• [WHAT YOU NEED TO DO]: The lines below starting at the line containing "left hip: (1045, 461)" and ending at the line containing "right eye: (976, 379)" are to be repeated exactly, with both ends kept and nothing else added.
★ ★ ★ ★ ★
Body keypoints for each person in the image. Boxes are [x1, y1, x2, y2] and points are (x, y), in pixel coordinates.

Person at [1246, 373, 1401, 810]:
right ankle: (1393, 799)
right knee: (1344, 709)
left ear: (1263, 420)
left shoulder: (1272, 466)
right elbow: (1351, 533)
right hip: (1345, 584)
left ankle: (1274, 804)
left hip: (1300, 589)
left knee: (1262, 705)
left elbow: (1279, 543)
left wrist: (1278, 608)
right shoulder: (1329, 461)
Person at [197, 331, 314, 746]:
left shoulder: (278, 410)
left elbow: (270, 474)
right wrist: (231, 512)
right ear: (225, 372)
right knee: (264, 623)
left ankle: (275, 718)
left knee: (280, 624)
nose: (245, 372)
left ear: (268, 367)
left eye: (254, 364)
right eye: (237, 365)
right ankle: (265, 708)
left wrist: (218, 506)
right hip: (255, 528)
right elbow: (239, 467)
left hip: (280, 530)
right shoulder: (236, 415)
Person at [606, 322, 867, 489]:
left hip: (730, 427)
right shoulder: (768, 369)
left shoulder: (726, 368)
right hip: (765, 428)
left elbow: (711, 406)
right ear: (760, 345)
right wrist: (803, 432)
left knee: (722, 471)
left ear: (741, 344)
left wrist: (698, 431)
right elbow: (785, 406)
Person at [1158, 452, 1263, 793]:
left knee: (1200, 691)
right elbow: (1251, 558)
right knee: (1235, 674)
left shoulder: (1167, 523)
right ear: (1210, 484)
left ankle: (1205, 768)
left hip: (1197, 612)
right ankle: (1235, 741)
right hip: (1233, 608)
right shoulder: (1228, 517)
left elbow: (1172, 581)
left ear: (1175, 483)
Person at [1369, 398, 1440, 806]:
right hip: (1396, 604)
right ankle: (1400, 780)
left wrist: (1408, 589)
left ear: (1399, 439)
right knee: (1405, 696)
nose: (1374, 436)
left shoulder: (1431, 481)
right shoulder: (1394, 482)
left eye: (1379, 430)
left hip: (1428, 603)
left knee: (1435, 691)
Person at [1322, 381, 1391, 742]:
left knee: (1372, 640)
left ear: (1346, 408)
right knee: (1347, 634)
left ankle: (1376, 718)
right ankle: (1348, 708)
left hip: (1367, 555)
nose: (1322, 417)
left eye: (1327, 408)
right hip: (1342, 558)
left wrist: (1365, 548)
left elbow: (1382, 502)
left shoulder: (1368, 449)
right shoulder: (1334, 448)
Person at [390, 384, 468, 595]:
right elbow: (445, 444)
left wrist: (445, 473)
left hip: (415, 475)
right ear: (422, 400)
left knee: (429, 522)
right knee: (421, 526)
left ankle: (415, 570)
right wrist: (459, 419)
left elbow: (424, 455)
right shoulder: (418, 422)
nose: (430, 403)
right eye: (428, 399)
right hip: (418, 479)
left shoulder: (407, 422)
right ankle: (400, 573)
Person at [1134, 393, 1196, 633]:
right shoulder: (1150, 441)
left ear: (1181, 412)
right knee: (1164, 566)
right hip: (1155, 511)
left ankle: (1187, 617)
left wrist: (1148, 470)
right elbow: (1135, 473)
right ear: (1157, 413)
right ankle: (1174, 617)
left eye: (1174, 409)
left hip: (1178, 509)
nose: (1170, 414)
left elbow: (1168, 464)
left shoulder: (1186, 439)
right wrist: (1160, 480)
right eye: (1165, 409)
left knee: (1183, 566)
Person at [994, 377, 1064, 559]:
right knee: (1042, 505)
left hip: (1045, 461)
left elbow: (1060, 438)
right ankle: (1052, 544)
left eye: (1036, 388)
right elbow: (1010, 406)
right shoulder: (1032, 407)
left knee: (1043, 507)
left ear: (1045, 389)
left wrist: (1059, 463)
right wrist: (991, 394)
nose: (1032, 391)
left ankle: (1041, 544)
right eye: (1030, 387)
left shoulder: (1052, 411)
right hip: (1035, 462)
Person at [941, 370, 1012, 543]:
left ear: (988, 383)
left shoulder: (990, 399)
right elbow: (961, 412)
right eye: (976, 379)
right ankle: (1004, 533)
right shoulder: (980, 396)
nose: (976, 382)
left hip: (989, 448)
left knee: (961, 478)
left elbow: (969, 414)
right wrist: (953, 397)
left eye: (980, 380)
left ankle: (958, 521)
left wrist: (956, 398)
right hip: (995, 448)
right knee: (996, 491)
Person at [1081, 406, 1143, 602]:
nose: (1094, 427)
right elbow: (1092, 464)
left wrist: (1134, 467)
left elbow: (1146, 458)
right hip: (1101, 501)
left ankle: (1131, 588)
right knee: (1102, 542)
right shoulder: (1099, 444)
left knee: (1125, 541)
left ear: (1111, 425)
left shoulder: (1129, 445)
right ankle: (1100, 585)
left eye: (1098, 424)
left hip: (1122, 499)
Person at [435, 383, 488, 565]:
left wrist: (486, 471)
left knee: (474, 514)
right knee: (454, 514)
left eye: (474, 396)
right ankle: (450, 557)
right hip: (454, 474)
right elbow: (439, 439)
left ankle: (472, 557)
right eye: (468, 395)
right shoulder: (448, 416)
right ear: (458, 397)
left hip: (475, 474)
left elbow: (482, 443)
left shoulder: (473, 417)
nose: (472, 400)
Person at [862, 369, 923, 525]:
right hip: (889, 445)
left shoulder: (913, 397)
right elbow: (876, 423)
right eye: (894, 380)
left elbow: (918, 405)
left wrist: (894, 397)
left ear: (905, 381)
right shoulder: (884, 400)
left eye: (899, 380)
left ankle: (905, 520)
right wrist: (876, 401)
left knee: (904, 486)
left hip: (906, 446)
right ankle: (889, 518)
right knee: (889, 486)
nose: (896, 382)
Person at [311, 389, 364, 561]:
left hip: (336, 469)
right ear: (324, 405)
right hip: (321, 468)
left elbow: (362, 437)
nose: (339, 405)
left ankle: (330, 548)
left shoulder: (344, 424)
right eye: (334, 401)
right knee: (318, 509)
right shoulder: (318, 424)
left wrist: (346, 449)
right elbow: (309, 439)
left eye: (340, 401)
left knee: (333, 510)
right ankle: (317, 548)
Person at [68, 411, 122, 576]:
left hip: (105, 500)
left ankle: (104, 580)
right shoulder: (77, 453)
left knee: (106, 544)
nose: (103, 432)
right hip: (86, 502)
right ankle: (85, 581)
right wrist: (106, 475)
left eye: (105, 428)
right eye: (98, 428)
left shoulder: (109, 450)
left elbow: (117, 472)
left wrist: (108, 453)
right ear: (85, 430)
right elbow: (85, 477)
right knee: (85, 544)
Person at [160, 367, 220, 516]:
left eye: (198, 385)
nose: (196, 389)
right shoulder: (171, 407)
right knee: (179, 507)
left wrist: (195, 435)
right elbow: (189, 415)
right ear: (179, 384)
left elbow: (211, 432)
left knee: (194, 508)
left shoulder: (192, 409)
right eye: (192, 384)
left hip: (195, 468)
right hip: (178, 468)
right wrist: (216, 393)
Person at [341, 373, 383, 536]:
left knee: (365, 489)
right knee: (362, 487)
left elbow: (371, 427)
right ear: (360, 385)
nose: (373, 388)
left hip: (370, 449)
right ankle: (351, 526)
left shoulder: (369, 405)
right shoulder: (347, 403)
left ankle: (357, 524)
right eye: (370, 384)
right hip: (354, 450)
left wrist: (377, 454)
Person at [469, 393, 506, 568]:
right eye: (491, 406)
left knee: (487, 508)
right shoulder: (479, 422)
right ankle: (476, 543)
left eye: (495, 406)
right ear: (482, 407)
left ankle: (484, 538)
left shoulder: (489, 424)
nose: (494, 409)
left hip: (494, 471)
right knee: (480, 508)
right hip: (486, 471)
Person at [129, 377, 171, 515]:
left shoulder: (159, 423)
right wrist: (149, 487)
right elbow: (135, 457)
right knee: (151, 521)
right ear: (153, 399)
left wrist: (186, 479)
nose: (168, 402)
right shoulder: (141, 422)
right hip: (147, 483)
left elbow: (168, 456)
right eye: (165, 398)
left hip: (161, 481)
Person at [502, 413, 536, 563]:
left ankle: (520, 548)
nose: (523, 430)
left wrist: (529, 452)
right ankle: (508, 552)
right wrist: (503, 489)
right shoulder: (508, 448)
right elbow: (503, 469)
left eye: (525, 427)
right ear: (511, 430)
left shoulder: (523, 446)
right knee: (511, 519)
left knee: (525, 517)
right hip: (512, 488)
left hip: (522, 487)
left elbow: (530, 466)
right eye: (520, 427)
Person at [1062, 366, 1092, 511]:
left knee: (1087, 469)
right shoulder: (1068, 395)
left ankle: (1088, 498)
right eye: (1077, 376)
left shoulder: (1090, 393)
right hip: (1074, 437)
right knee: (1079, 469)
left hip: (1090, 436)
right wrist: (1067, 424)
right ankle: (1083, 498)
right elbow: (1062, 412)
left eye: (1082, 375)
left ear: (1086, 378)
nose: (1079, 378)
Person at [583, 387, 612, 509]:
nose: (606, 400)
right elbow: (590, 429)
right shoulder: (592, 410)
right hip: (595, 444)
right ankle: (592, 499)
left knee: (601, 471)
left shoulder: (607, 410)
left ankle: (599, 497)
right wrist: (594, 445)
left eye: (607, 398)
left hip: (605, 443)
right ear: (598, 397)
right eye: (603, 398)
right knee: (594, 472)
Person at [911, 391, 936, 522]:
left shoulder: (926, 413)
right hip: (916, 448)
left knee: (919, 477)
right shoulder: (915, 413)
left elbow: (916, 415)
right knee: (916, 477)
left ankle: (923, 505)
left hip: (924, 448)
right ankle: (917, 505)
★ ★ ★ ★ ★
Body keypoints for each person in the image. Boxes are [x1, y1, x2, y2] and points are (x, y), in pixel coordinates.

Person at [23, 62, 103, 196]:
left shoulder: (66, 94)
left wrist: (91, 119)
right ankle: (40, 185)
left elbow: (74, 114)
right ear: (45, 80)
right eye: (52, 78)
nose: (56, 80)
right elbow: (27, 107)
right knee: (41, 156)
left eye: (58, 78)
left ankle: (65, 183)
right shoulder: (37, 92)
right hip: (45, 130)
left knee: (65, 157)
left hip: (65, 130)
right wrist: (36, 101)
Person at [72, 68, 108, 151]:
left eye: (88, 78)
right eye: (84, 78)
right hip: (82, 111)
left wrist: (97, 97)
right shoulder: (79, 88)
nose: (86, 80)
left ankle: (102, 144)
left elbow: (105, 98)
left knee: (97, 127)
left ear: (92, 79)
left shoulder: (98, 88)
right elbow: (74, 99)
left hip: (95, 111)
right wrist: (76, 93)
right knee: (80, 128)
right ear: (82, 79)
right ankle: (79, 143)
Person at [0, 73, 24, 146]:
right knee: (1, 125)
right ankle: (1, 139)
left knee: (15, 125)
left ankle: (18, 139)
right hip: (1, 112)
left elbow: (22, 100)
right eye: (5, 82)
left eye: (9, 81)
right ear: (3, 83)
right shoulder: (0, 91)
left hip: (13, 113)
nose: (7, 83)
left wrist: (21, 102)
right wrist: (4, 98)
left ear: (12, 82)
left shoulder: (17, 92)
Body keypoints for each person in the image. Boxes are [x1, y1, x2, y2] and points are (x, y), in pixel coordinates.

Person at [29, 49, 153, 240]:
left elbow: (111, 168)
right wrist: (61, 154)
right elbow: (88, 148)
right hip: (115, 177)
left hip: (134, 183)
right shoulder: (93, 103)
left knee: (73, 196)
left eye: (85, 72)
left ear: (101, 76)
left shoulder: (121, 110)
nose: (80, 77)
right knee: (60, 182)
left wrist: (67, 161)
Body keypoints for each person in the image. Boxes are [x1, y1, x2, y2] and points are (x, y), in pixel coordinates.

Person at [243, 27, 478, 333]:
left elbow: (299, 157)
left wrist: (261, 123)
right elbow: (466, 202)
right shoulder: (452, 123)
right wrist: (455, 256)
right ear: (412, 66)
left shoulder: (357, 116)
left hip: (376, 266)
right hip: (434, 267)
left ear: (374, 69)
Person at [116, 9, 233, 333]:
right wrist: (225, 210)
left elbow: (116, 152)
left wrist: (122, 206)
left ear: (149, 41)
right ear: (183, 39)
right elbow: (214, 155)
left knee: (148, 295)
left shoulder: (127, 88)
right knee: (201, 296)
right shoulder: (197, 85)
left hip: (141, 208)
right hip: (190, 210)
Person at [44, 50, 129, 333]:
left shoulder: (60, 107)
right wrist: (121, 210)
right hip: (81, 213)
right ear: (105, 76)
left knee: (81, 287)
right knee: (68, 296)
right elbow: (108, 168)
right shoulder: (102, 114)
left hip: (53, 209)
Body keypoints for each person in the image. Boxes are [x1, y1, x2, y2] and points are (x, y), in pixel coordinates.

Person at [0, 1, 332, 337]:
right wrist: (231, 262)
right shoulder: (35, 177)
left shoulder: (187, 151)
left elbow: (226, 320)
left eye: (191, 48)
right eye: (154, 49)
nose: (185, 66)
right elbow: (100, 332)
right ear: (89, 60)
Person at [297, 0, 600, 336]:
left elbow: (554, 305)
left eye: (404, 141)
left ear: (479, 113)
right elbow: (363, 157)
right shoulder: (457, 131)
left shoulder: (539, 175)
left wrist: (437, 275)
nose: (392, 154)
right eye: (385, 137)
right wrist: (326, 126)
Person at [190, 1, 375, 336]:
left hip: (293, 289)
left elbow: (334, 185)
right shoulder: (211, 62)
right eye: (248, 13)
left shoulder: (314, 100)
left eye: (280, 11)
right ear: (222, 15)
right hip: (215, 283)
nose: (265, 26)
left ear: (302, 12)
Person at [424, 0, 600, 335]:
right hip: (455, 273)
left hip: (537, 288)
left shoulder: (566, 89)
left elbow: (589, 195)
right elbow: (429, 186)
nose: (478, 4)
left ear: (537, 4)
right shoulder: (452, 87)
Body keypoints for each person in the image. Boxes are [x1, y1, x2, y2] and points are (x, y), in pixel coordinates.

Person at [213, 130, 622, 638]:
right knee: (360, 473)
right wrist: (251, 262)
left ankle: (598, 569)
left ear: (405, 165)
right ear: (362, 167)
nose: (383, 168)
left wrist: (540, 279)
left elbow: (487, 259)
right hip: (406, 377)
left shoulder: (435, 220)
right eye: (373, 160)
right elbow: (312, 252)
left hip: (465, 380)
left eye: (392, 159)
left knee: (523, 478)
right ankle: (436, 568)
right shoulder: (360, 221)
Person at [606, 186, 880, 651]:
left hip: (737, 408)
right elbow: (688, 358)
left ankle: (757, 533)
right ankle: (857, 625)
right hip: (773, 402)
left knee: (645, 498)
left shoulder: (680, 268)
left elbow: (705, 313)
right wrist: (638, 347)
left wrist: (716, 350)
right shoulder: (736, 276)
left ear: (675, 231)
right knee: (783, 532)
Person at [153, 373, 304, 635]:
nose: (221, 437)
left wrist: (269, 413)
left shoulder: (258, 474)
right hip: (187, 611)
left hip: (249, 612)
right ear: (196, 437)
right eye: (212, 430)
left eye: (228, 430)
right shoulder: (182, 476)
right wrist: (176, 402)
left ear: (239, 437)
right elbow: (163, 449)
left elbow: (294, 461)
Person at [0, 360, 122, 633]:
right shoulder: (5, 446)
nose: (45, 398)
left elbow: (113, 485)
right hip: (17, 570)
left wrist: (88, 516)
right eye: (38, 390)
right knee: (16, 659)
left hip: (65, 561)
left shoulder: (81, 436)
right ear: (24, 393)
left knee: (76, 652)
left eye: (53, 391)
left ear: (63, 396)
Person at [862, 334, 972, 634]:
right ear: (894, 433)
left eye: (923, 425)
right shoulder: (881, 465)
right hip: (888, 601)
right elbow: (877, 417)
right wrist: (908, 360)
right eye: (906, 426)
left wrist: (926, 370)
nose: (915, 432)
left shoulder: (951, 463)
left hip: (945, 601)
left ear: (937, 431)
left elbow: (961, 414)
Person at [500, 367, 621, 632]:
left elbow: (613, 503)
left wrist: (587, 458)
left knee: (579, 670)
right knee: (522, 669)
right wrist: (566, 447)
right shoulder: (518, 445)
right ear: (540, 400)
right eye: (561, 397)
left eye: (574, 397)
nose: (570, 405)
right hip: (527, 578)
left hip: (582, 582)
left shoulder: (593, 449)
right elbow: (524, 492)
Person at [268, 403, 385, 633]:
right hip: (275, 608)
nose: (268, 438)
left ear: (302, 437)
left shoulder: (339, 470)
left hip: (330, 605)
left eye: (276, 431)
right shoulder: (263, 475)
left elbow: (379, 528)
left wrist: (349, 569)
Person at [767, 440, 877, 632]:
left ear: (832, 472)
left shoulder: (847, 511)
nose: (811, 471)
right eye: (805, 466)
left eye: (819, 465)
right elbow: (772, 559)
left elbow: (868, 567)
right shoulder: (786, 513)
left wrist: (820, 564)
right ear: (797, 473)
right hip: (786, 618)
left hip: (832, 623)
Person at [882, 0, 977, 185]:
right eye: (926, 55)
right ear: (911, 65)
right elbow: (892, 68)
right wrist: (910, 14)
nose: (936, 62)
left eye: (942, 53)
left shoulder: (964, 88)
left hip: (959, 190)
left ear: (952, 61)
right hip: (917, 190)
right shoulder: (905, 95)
★ ★ ★ ★ ★
• [TASK SOLUTION]:
left hip: (1045, 461)
left elbow: (1060, 438)
right ankle: (1052, 544)
left eye: (1036, 388)
right elbow: (1010, 406)
right shoulder: (1032, 407)
left knee: (1043, 507)
left ear: (1045, 389)
left wrist: (1059, 463)
right wrist: (991, 394)
nose: (1032, 391)
left ankle: (1041, 544)
right eye: (1030, 387)
left shoulder: (1052, 411)
right hip: (1035, 462)
Person at [941, 370, 1012, 543]:
left ear: (988, 383)
left shoulder: (990, 399)
right elbow: (961, 412)
right eye: (976, 379)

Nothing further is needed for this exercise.